Notes From The Revs: Rev. Nickie Golden

What comes to mind when you hear the word “habit”?  Some people go to the thought of drugs, alcohol, smoking, overeating. Some people think about exercise, discipline, meditation.
Habits can save our lives.  For example, looking both ways before we cross the street or putting on our seat belts are ways that we keep ourselves safe.  Habits can get us in a rut that is difficult to get out of and will take self-awareness, reflection, and discomfort while we engage in the process of change.  Joe Dispenza defines a habit as “a redundant set of automatic, unconscious thoughts, behaviors, and emotions that you acquire through frequent repetition.” 

Scientists tell us that habits are part of the brain function designed to be efficient.  When we begin running a routine or a habit, the brain can ramp down.  Think about the last time you took a long-distance drive.  Was there any scenery that you don’t remember passing? Often, we are in a state of waking hypnosis when we are driving, and our conditioned habits kick in to keep us from having to think of every single detail of what we are doing. 

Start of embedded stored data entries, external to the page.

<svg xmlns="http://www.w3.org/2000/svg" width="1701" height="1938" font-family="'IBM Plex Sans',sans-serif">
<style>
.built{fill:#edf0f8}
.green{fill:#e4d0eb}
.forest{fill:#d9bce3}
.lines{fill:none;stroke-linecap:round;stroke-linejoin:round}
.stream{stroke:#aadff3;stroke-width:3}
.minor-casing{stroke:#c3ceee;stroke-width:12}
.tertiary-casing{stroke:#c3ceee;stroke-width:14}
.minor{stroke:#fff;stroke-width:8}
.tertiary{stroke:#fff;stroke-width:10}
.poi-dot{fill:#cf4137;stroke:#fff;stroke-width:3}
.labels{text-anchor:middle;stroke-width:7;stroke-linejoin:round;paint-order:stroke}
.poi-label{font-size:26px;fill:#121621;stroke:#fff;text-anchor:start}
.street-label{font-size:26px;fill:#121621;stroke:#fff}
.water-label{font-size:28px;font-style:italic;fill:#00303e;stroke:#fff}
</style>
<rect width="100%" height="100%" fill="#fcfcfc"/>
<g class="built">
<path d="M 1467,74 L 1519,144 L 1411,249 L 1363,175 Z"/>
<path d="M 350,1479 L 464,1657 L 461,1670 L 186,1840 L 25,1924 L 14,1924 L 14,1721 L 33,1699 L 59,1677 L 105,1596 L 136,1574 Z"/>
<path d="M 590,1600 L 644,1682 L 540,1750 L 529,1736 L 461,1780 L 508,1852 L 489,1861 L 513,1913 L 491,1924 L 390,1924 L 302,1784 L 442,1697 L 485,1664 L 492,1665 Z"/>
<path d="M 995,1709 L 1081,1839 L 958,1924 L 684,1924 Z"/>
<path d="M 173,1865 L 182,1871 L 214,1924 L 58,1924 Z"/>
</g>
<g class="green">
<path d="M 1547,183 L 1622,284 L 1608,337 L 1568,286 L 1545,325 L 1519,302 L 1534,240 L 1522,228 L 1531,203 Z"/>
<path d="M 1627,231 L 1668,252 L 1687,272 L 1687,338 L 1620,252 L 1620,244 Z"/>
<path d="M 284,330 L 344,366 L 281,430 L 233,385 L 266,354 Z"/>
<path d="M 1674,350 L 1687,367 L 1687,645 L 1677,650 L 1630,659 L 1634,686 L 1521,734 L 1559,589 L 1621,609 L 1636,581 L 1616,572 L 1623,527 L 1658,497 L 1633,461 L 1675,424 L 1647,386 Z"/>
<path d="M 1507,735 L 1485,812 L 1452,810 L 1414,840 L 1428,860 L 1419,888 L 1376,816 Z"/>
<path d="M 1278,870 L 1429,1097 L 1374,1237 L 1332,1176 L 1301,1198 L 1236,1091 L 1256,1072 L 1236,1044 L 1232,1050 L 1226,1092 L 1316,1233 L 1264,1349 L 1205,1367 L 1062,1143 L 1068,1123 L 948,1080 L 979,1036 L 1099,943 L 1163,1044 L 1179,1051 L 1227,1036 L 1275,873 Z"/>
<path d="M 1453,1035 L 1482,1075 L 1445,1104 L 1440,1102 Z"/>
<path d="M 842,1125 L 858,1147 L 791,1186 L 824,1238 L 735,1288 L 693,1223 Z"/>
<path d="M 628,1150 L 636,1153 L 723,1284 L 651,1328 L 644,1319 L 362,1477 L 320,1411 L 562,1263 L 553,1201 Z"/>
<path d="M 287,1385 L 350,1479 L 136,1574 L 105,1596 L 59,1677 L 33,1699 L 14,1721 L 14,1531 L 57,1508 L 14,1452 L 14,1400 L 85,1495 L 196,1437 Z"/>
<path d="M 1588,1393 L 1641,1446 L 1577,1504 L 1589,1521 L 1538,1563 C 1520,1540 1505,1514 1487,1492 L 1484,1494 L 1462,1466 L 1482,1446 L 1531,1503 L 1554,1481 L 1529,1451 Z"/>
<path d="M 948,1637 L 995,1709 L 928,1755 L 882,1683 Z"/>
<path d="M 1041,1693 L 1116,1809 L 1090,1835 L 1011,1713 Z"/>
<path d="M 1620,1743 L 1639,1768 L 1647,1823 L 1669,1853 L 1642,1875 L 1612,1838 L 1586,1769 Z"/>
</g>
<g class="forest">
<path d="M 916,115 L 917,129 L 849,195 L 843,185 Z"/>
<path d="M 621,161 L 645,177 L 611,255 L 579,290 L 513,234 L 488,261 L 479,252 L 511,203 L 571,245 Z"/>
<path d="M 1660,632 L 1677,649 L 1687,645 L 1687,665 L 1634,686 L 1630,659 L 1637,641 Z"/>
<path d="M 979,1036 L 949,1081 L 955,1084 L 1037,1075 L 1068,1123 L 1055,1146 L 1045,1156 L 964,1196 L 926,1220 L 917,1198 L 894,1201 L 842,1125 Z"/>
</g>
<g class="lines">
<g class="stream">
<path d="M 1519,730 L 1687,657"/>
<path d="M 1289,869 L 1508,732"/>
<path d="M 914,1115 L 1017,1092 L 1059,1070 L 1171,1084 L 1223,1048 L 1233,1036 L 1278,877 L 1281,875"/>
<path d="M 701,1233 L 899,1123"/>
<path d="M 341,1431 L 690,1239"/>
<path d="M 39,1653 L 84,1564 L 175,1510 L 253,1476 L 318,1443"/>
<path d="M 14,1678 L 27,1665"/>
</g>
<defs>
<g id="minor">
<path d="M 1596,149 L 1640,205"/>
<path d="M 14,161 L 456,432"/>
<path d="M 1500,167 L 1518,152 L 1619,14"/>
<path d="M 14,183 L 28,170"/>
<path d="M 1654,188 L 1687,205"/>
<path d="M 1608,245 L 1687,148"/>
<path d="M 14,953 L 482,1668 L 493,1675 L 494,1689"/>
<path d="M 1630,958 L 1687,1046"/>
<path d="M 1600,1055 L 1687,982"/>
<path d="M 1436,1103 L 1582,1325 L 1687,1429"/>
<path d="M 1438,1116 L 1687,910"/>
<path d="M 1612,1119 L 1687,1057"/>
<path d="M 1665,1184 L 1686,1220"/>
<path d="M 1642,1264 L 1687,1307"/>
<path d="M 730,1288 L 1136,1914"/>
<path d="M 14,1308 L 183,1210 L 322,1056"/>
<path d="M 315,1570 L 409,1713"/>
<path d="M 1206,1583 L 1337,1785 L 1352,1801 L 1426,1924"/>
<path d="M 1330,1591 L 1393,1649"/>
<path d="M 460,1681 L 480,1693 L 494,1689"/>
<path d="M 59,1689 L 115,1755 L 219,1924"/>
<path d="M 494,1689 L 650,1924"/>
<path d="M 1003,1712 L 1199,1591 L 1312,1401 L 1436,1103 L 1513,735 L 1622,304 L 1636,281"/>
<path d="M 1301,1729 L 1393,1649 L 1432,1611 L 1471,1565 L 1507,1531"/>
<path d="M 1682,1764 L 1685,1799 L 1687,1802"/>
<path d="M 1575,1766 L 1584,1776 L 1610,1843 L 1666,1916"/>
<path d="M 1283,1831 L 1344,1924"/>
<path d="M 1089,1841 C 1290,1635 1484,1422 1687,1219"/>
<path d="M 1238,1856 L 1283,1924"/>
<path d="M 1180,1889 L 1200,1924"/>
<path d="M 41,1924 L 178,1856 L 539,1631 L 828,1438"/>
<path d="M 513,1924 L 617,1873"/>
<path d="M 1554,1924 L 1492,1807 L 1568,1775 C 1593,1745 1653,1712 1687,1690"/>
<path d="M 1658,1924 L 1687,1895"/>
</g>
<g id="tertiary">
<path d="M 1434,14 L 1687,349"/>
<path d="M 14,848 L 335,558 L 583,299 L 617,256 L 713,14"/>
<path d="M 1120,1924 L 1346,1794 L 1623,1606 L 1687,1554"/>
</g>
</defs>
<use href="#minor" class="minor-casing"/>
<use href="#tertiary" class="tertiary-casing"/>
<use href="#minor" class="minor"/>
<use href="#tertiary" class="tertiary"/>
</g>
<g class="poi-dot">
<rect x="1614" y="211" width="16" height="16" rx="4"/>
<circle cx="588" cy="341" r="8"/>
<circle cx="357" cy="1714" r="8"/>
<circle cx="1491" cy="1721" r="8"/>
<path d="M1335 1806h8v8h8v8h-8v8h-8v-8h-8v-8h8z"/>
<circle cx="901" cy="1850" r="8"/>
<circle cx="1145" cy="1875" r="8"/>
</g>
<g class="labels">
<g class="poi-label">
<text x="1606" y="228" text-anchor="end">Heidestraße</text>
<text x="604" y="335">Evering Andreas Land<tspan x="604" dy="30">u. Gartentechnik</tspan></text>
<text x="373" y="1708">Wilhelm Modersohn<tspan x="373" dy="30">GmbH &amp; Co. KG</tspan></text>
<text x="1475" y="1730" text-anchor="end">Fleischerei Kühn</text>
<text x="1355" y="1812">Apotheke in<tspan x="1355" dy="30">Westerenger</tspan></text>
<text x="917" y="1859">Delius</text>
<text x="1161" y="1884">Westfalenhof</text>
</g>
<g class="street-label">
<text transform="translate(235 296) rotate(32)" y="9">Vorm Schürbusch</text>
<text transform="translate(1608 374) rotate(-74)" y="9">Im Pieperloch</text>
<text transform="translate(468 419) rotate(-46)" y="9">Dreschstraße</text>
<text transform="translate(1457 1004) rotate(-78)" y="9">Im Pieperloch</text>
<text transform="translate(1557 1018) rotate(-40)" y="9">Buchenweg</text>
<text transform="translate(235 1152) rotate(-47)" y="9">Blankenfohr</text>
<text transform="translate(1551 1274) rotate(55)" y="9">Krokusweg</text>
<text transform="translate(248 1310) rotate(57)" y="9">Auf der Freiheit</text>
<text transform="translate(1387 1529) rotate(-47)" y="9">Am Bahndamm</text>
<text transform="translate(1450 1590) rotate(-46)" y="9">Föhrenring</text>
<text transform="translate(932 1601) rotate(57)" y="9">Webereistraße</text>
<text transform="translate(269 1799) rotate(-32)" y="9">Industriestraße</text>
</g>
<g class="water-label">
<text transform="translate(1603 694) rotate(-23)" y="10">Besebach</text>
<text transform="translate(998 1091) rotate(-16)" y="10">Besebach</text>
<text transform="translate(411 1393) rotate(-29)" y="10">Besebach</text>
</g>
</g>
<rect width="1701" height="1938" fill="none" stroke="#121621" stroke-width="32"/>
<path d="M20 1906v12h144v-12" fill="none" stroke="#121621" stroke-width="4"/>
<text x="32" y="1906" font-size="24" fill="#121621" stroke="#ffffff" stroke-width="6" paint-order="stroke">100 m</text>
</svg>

Habits in and of themselves are not positive or negative.  What creates difficulty in our lives is when we get stuck in old patterns that need to be released.  It takes time and energy to make a shift. First, we must identify the habit.  Secondly, we must determine what triggers the pattern.  Finally, we must take a clear look at what we get out of holding on to a particular habit; what is the reward?  When we figure out what is being satisfied by the old routine, we can create satisfaction in new ways and thus create new types of rewards that bring us equal joy.